Say whether each statement below agrees with the forum post about the car's suspension work. Answer yes or no for each and quote the words of the post that decide it. (a) The compression rods were fitted with poly bushes. (b) The 1inch puck under the rear top hats had been put in the wrong place. (c) Two people sat in the front to get the weight correct for final torque.

begin TEXT SECTION

Huh, I just read a few posts back and I can see I've last posted about the technoversions front diff mount?

Well, as mentioned I'd reverted back to the strap, I got all the suspension on to the car and found that I'd got the parts round the wrong way on the car (that's what I get for relying on mechanic - I don't own a press you see):

IMG_20230409_131149.jpgIMG_20230409_131435.jpgIMG_20230409_131427.jpg

I then took apart my struts to swap the springs around and then also found the same mechanic had put the 1inch puck under the rear top hats in the wrong place (they were doing nothing slid over the damper):IMG_20230416_141905.jpg
IMG_20230416_141859.jpg

The front end is a little high in the image as, it needed 2x persons sat in the front to get the weight correct for final torque. In fact - I think I still need to loosen the front stabiliser bar (or sway bar as it's commonly referred to) now that the suspension is ran in a bit.

I also put MSA's upgraded compression rods in with rubber and not poly bushes as I'd read somewhere that it tends to snap because it's too stiff?

I'm kicking myself as I didn't store my alloy wheels properly when the car was going through this, they look like I've curbed them and will need some TLC.

end TEXT SECTION
begin INFORMATION PROVIDED

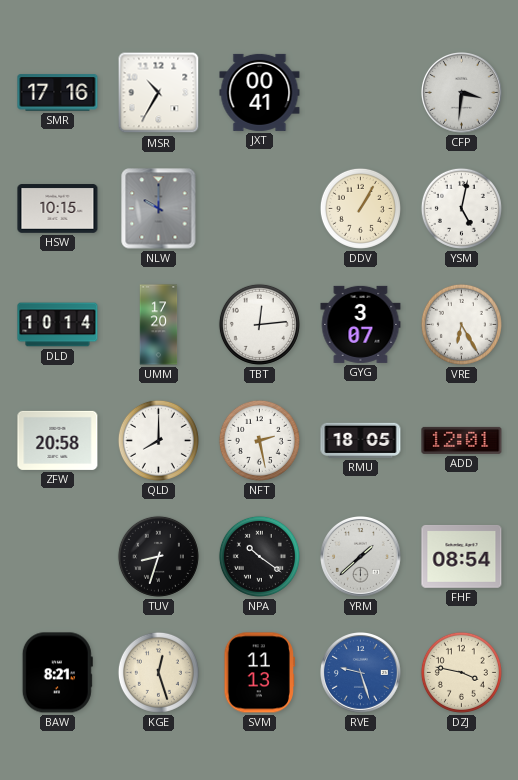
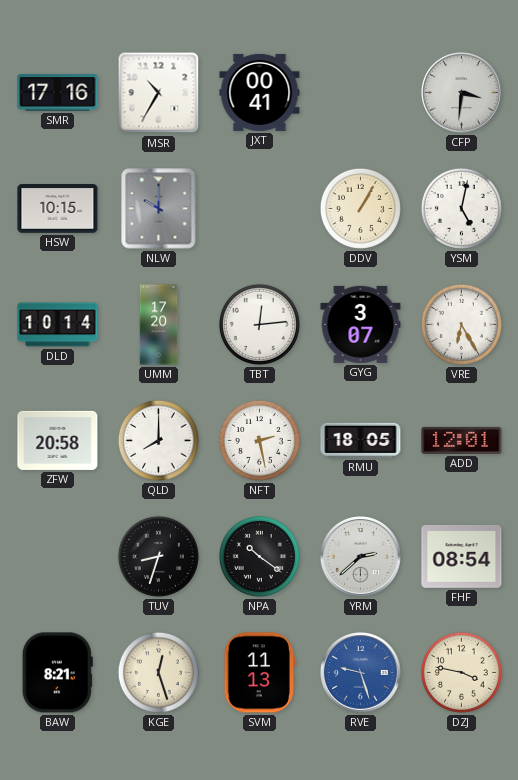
YRM: 1:38 -> 2:38
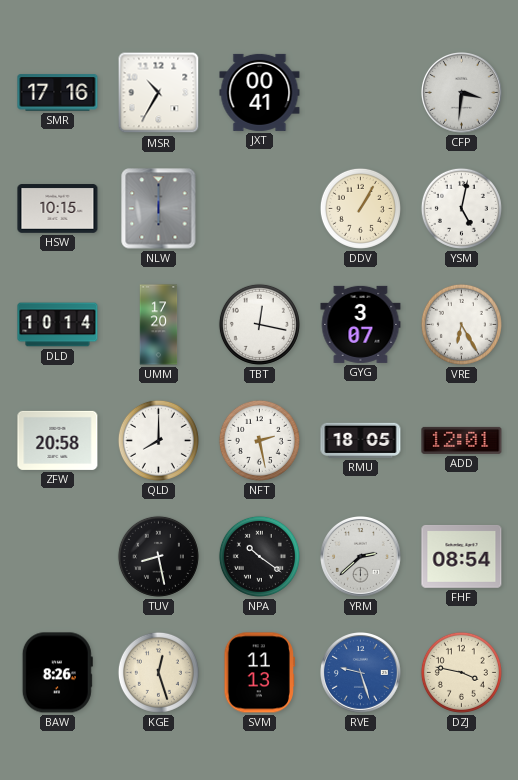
NLW: 10:00 -> 6:00
TBT: 12:14 -> 12:17
TUV: 8:33 -> 8:28
BAW: 8:21 -> 8:26
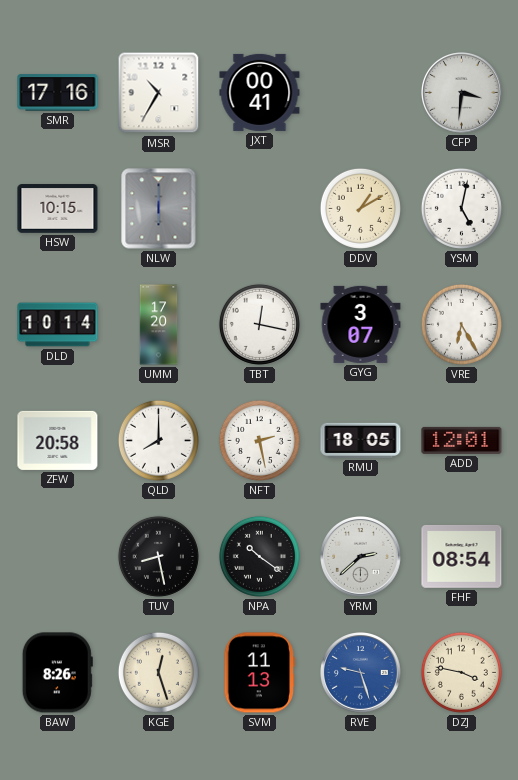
DDV: 1:05 -> 1:10
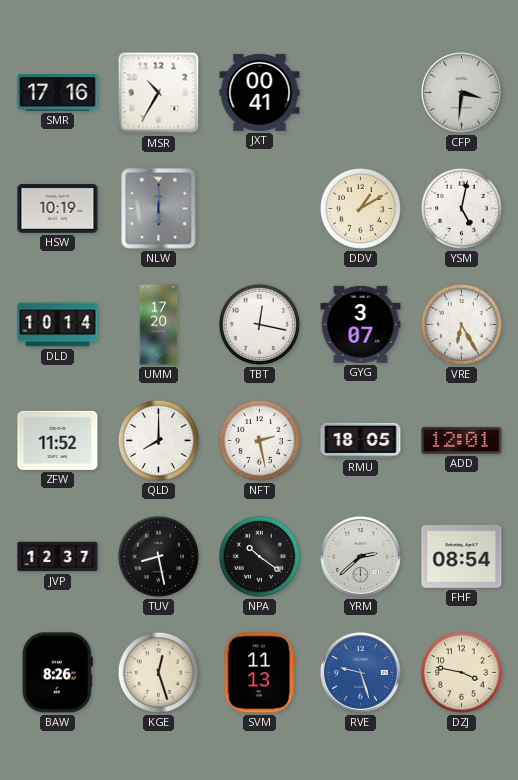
HSW: 10:15 -> 10:19
ZFW: 20:58 -> 11:52
JVP: none -> 12:37
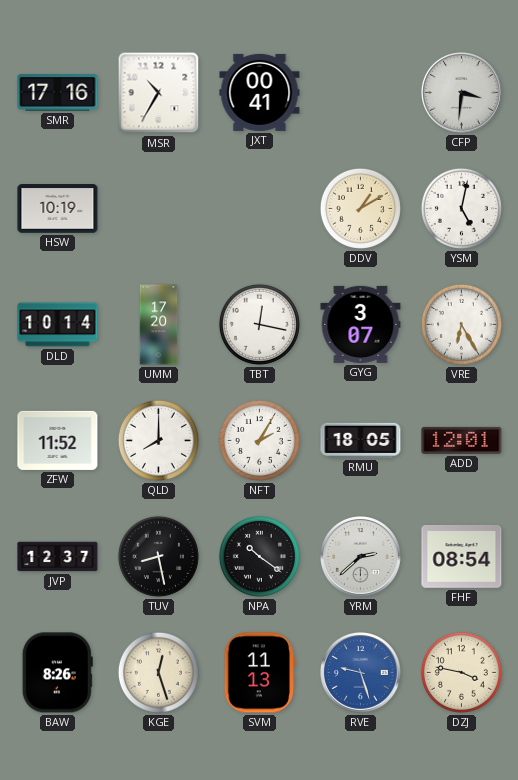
NLW: 6:00 -> none
NFT: 2:28 -> 2:05
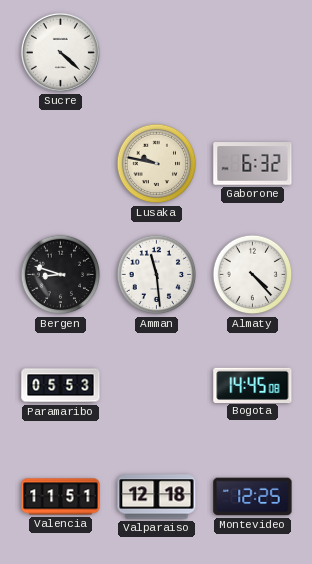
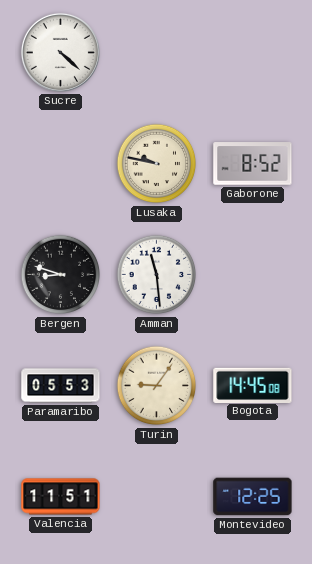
Gaborone: 6:32 -> 8:52
Almaty: 4:23 -> none
Turin: none -> 9:06
Valparaiso: 12:18 -> none
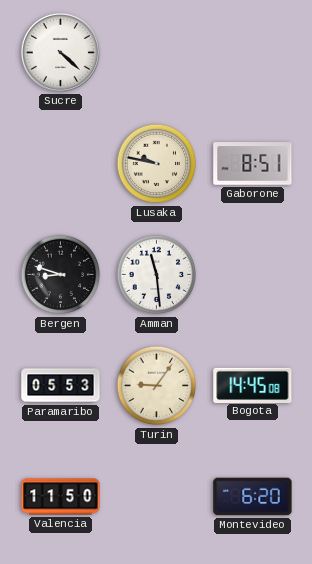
Gaborone: 8:52 -> 8:51
Valencia: 11:51 -> 11:50
Montevideo: 12:25 -> 6:20
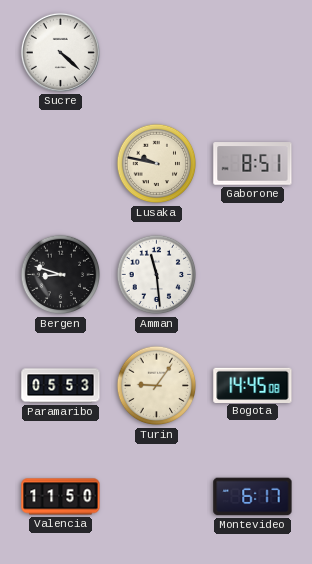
Montevideo: 6:20 -> 6:17
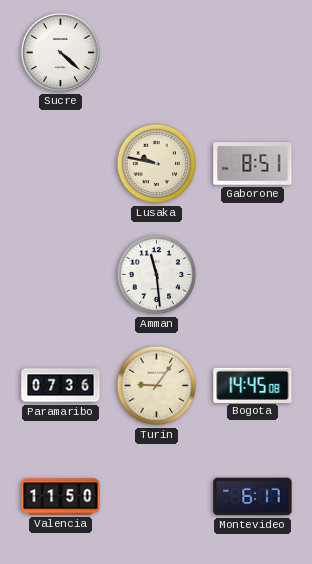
Bergen: 8:48 -> none
Paramaribo: 05:53 -> 07:36
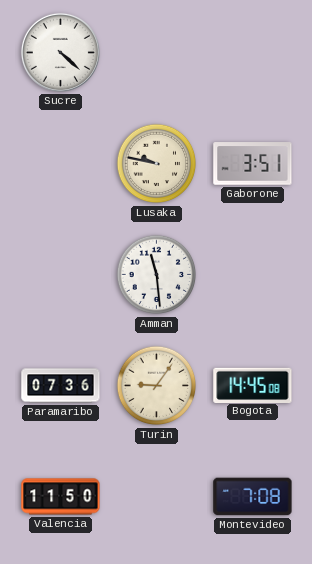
Gaborone: 8:51 -> 3:51
Montevideo: 6:17 -> 7:08
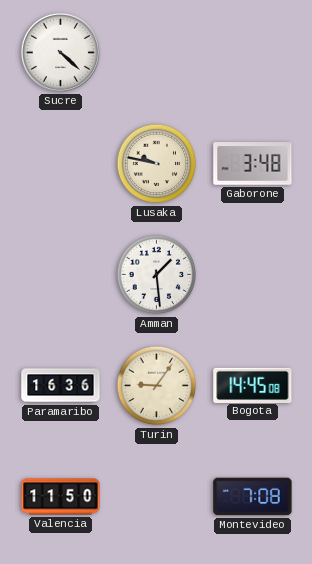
Gaborone: 3:51 -> 3:48
Amman: 11:29 -> 1:29
Paramaribo: 07:36 -> 16:36
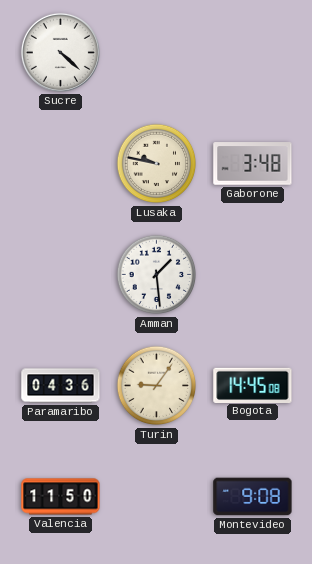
Paramaribo: 16:36 -> 04:36
Montevideo: 7:08 -> 9:08
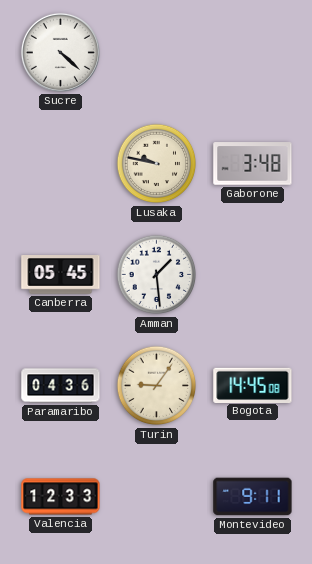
Canberra: none -> 05:45
Valencia: 11:50 -> 12:33
Montevideo: 9:08 -> 9:11
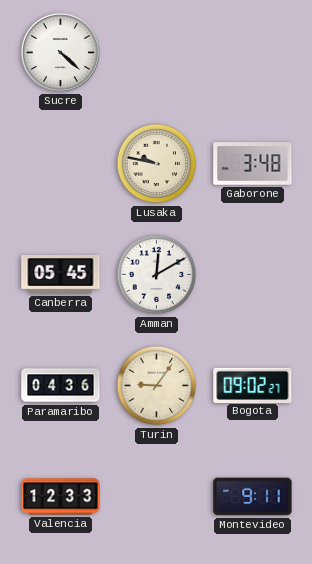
Amman: 1:29 -> 12:10
Bogota: 14:45 -> 09:02
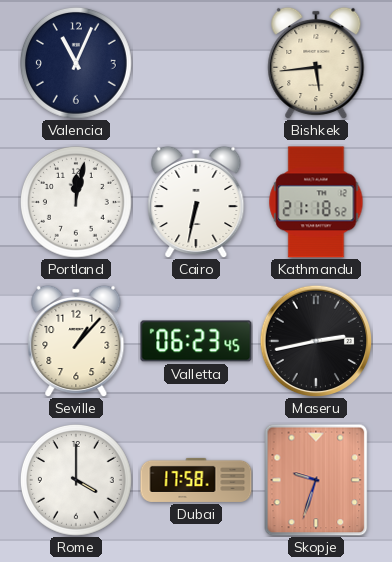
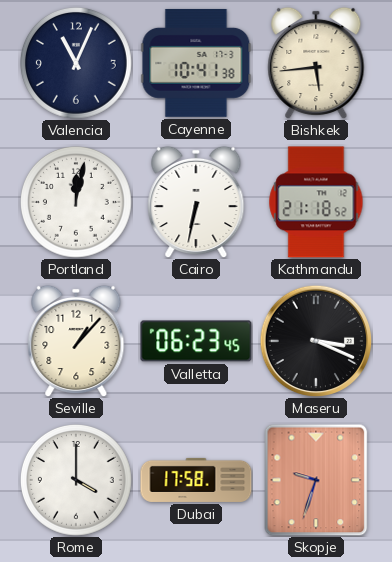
Cayenne: none -> 10:41
Maseru: 2:43 -> 3:19
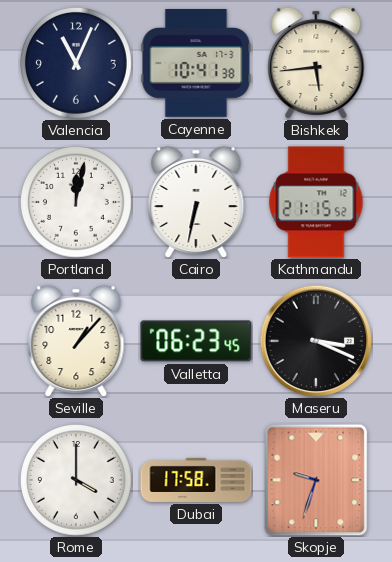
Kathmandu: 21:18 -> 21:15
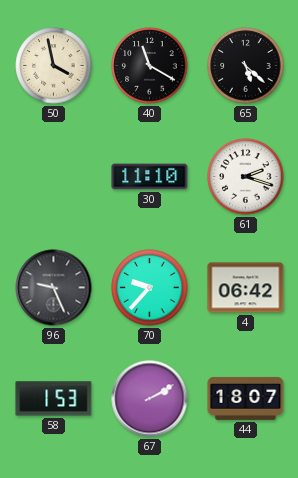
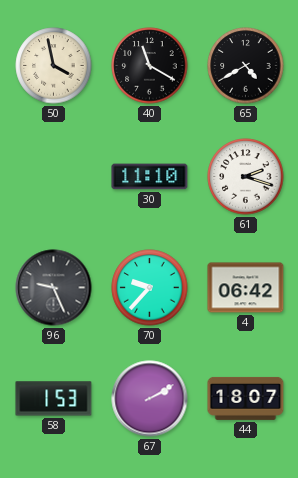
65: 5:22 -> 4:40
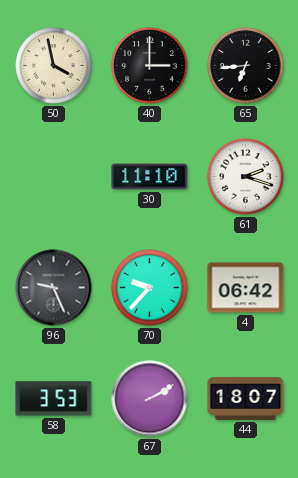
40: 11:20 -> 3:00
65: 4:40 -> 6:44
58: 1:53 -> 3:53
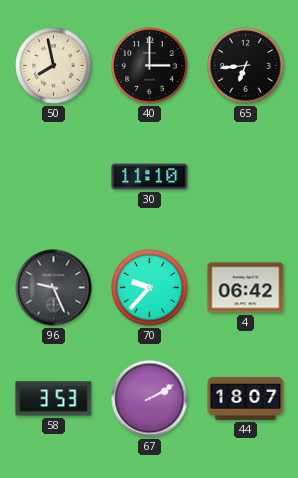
50: 3:58 -> 7:58
61: 2:18 -> none
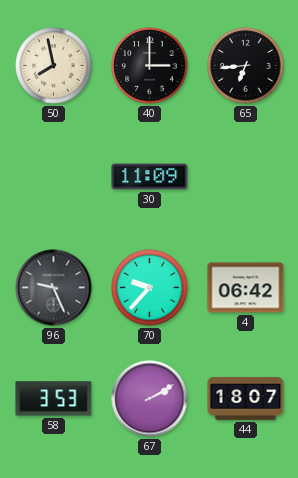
30: 11:10 -> 11:09
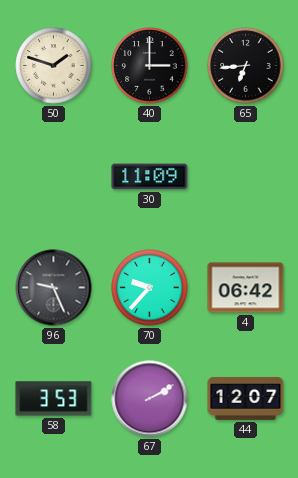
50: 7:58 -> 1:48
44: 18:07 -> 12:07
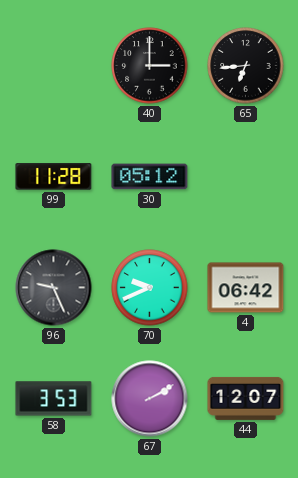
50: 1:48 -> none
99: none -> 11:28
30: 11:09 -> 05:12
70: 9:37 -> 9:41
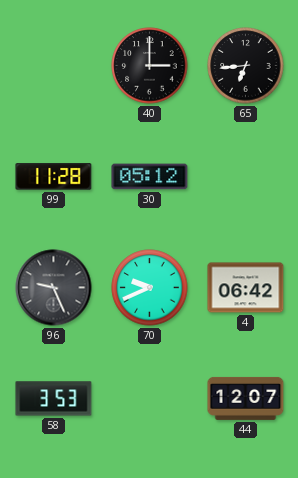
67: 2:10 -> none
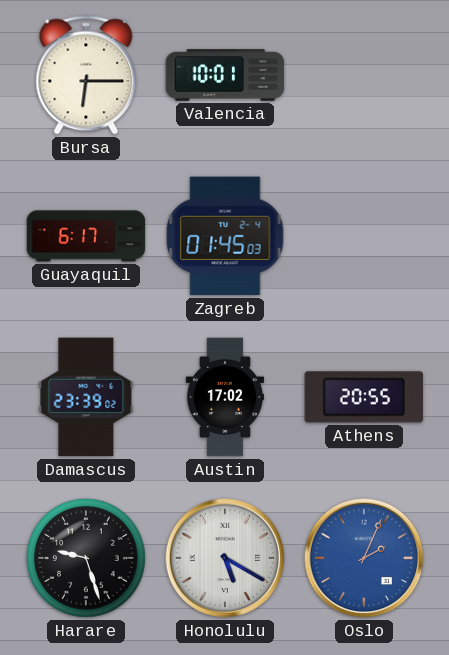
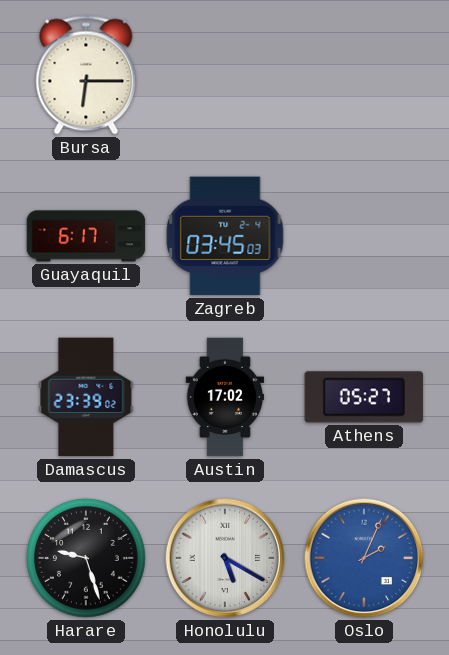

end INFORMATION PROVIDED

[THE COMPLETED TASK]
(a) No: "I also put MSA's upgraded compression rods in with rubber and not poly bushes"
(b) Yes: "the same mechanic had put the 1inch puck under the rear top hats in the wrong place"
(c) Yes: "it needed 2x persons sat in the front to get the weight correct for final torque"